■ **Extracted material**
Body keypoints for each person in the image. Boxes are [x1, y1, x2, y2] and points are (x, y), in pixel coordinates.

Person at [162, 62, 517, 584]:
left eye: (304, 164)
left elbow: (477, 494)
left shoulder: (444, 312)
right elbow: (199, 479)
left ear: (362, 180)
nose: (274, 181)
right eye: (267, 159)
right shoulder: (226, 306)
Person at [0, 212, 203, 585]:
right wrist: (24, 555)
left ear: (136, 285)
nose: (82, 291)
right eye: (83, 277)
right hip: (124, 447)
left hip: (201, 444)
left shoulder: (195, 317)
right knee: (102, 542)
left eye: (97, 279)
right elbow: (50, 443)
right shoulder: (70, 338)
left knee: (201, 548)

■ **What the task requires**
The records above should be returned exactly.

■ **Answer to this problem**
Body keypoints for each person in the image. Boxes are [x1, y1, x2, y2] and points are (x, y), in pixel coordinates.

Person at [162, 62, 517, 584]:
left eye: (304, 164)
left elbow: (477, 494)
left shoulder: (444, 312)
right elbow: (199, 479)
left ear: (362, 180)
nose: (274, 181)
right eye: (267, 159)
right shoulder: (226, 306)
Person at [0, 212, 203, 585]:
right wrist: (24, 555)
left ear: (136, 285)
nose: (82, 291)
right eye: (83, 277)
right hip: (124, 447)
left hip: (201, 444)
left shoulder: (195, 317)
right knee: (102, 542)
left eye: (97, 279)
right elbow: (50, 443)
right shoulder: (70, 338)
left knee: (201, 548)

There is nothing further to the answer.